Update the items below by replacing every "alt text" with "screenshot" and leaving everything else unchanged. Omit the pictures from your answer.

[[ Source material, beginning ]]

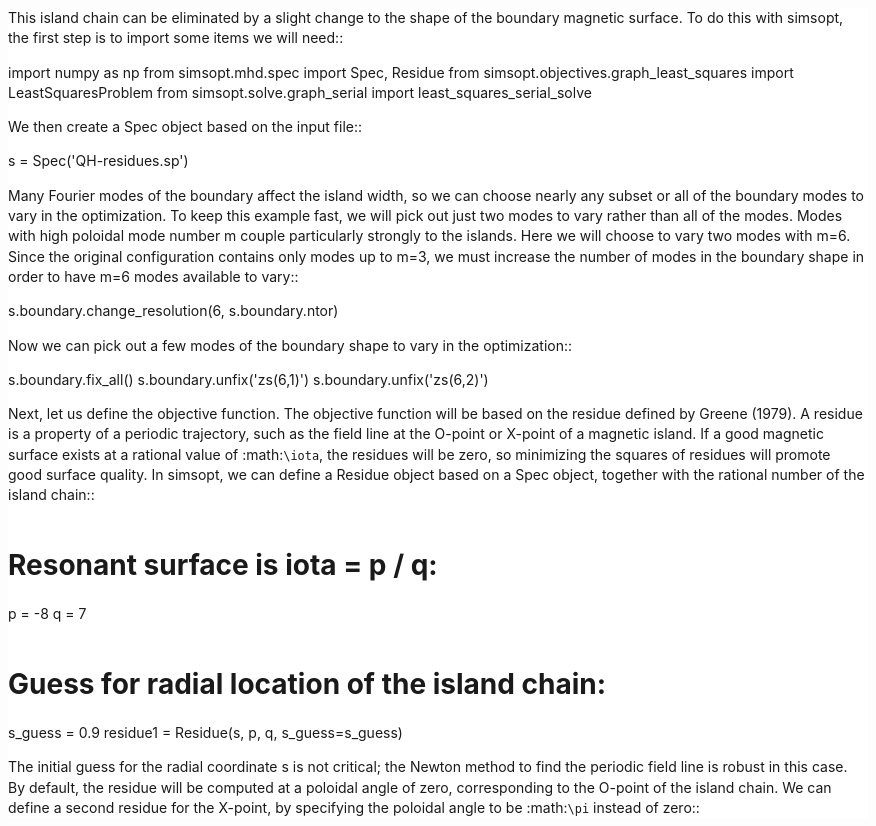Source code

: This island chain can be eliminated by a slight change to the shape of
the boundary magnetic surface. To do this with simsopt, the first step
is to import some items we will need::

  import numpy as np
  from simsopt.mhd.spec import Spec, Residue
  from simsopt.objectives.graph_least_squares import LeastSquaresProblem
  from simsopt.solve.graph_serial import least_squares_serial_solve

We then create a Spec object based on the input file::

  s = Spec('QH-residues.sp')

Many Fourier modes of the boundary affect the island width, so we can
choose nearly any subset or all of the boundary modes to vary in the
optimization. To keep this example fast, we will pick out just two
modes to vary rather than all of the modes. Modes with high poloidal
mode number m couple particularly strongly to the islands. Here we
will choose to vary two modes with m=6. Since the original
configuration contains only modes up to m=3, we must increase the
number of modes in the boundary shape in order to have m=6 modes
available to vary::

  s.boundary.change_resolution(6, s.boundary.ntor)

Now we can pick out a few modes of the boundary shape to vary in the
optimization::

  s.boundary.fix_all()
  s.boundary.unfix('zs(6,1)')
  s.boundary.unfix('zs(6,2)')

Next, let us define the objective function. The objective function
will be based on the residue defined by Greene (1979). A residue is a
property of a periodic trajectory, such as the field line at the
O-point or X-point of a magnetic island. If a good magnetic surface
exists at a rational value of :math:`\iota`, the residues will be
zero, so minimizing the squares of residues will promote good surface
quality. In simsopt, we can define a Residue object based on a Spec
object, together with the rational number of the island chain::

  # Resonant surface is iota = p / q:
  p = -8
  q = 7
  # Guess for radial location of the island chain:
  s_guess = 0.9
  residue1 = Residue(s, p, q, s_guess=s_guess)

The initial guess for the radial coordinate s is not critical; the
Newton method to find the periodic field line is robust in this
case. By default, the residue will be computed at a poloidal angle of
zero, corresponding to the O-point of the island chain. We can define
a second residue for the X-point, by specifying the poloidal angle to
be :math:`\pi` instead of zero::
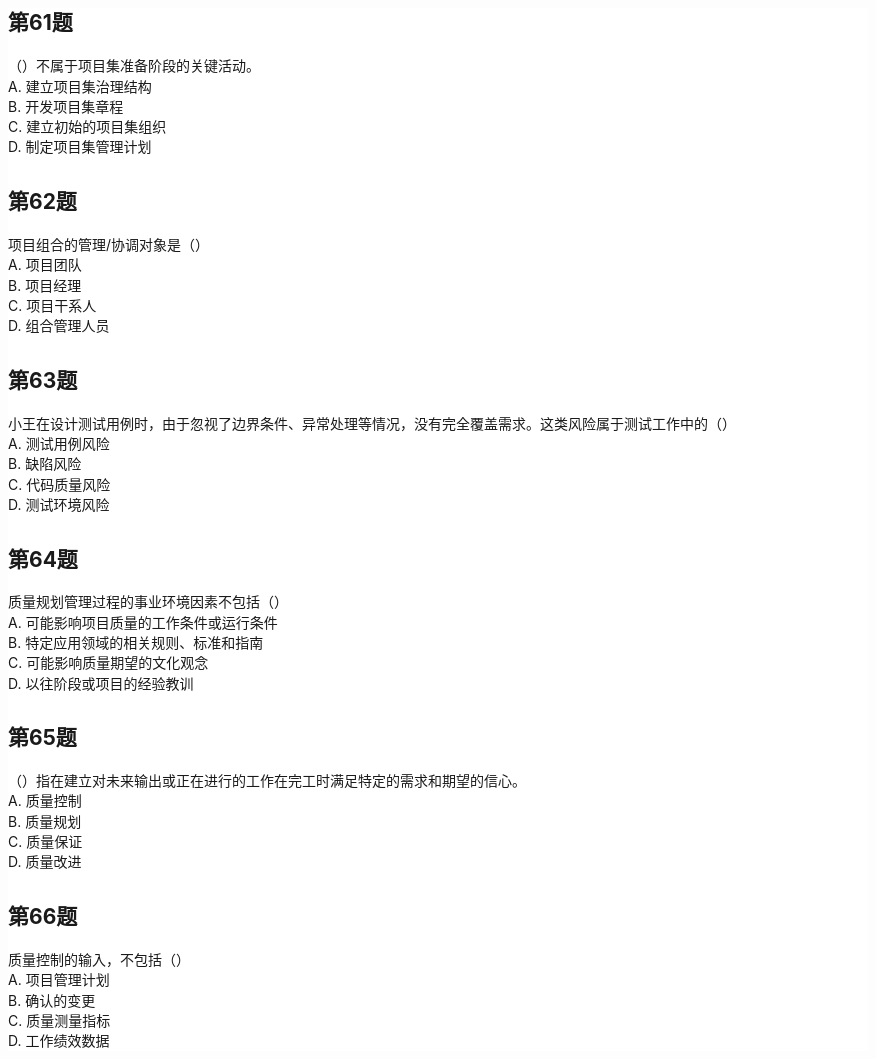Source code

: 
## 第61题 ##

（）不属于项目集准备阶段的关键活动。  
A. 建立项目集治理结构  
B. 开发项目集章程  
C. 建立初始的项目集组织  
D. 制定项目集管理计划  


## 第62题 ##

项目组合的管理/协调对象是（）  
A. 项目团队  
B. 项目经理  
C. 项目干系人  
D. 组合管理人员  


## 第63题 ##

小王在设计测试用例时，由于忽视了边界条件、异常处理等情况，没有完全覆盖需求。这类风险属于测试工作中的（）  
A. 测试用例风险  
B. 缺陷风险  
C. 代码质量风险  
D. 测试环境风险  


## 第64题 ##

质量规划管理过程的事业环境因素不包括（）  
A. 可能影响项目质量的工作条件或运行条件  
B. 特定应用领域的相关规则、标准和指南  
C. 可能影响质量期望的文化观念  
D. 以往阶段或项目的经验教训  


## 第65题 ##

（）指在建立对未来输出或正在进行的工作在完工时满足特定的需求和期望的信心。  
A. 质量控制  
B. 质量规划  
C. 质量保证  
D. 质量改进  


## 第66题 ##

质量控制的输入，不包括（）  
A. 项目管理计划  
B. 确认的变更  
C. 质量测量指标  
D. 工作绩效数据  
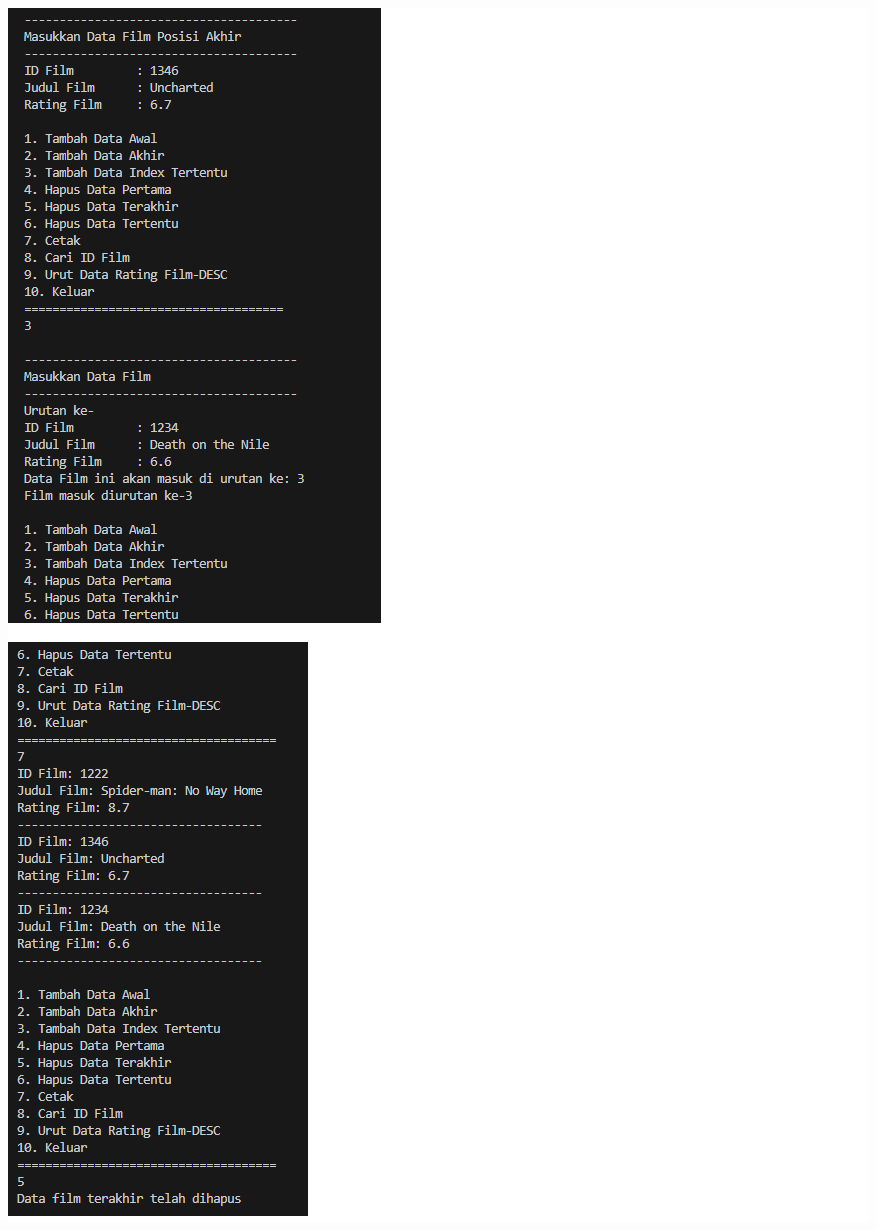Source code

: ![alt text](<Tugas2/Screenshot 2024-05-20 080424.png>)

![alt text](<Tugas2/Screenshot 2024-05-20 080445.png>)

[[ Source material, end ]]

Output below |
Source code

: This island chain can be eliminated by a slight change to the shape of
the boundary magnetic surface. To do this with simsopt, the first step
is to import some items we will need::

  import numpy as np
  from simsopt.mhd.spec import Spec, Residue
  from simsopt.objectives.graph_least_squares import LeastSquaresProblem
  from simsopt.solve.graph_serial import least_squares_serial_solve

We then create a Spec object based on the input file::

  s = Spec('QH-residues.sp')

Many Fourier modes of the boundary affect the island width, so we can
choose nearly any subset or all of the boundary modes to vary in the
optimization. To keep this example fast, we will pick out just two
modes to vary rather than all of the modes. Modes with high poloidal
mode number m couple particularly strongly to the islands. Here we
will choose to vary two modes with m=6. Since the original
configuration contains only modes up to m=3, we must increase the
number of modes in the boundary shape in order to have m=6 modes
available to vary::

  s.boundary.change_resolution(6, s.boundary.ntor)

Now we can pick out a few modes of the boundary shape to vary in the
optimization::

  s.boundary.fix_all()
  s.boundary.unfix('zs(6,1)')
  s.boundary.unfix('zs(6,2)')

Next, let us define the objective function. The objective function
will be based on the residue defined by Greene (1979). A residue is a
property of a periodic trajectory, such as the field line at the
O-point or X-point of a magnetic island. If a good magnetic surface
exists at a rational value of :math:`\iota`, the residues will be
zero, so minimizing the squares of residues will promote good surface
quality. In simsopt, we can define a Residue object based on a Spec
object, together with the rational number of the island chain::

  # Resonant surface is iota = p / q:
  p = -8
  q = 7
  # Guess for radial location of the island chain:
  s_guess = 0.9
  residue1 = Residue(s, p, q, s_guess=s_guess)

The initial guess for the radial coordinate s is not critical; the
Newton method to find the periodic field line is robust in this
case. By default, the residue will be computed at a poloidal angle of
zero, corresponding to the O-point of the island chain. We can define
a second residue for the X-point, by specifying the poloidal angle to
be :math:`\pi` instead of zero::
Source code

: 
## 第61题 ##

（）不属于项目集准备阶段的关键活动。  
A. 建立项目集治理结构  
B. 开发项目集章程  
C. 建立初始的项目集组织  
D. 制定项目集管理计划  


## 第62题 ##

项目组合的管理/协调对象是（）  
A. 项目团队  
B. 项目经理  
C. 项目干系人  
D. 组合管理人员  


## 第63题 ##

小王在设计测试用例时，由于忽视了边界条件、异常处理等情况，没有完全覆盖需求。这类风险属于测试工作中的（）  
A. 测试用例风险  
B. 缺陷风险  
C. 代码质量风险  
D. 测试环境风险  


## 第64题 ##

质量规划管理过程的事业环境因素不包括（）  
A. 可能影响项目质量的工作条件或运行条件  
B. 特定应用领域的相关规则、标准和指南  
C. 可能影响质量期望的文化观念  
D. 以往阶段或项目的经验教训  


## 第65题 ##

（）指在建立对未来输出或正在进行的工作在完工时满足特定的需求和期望的信心。  
A. 质量控制  
B. 质量规划  
C. 质量保证  
D. 质量改进  


## 第66题 ##

质量控制的输入，不包括（）  
A. 项目管理计划  
B. 确认的变更  
C. 质量测量指标  
D. 工作绩效数据  
Source code

: ![screenshot](<Tugas2/Screenshot 2024-05-20 080424.png>)

![screenshot](<Tugas2/Screenshot 2024-05-20 080445.png>)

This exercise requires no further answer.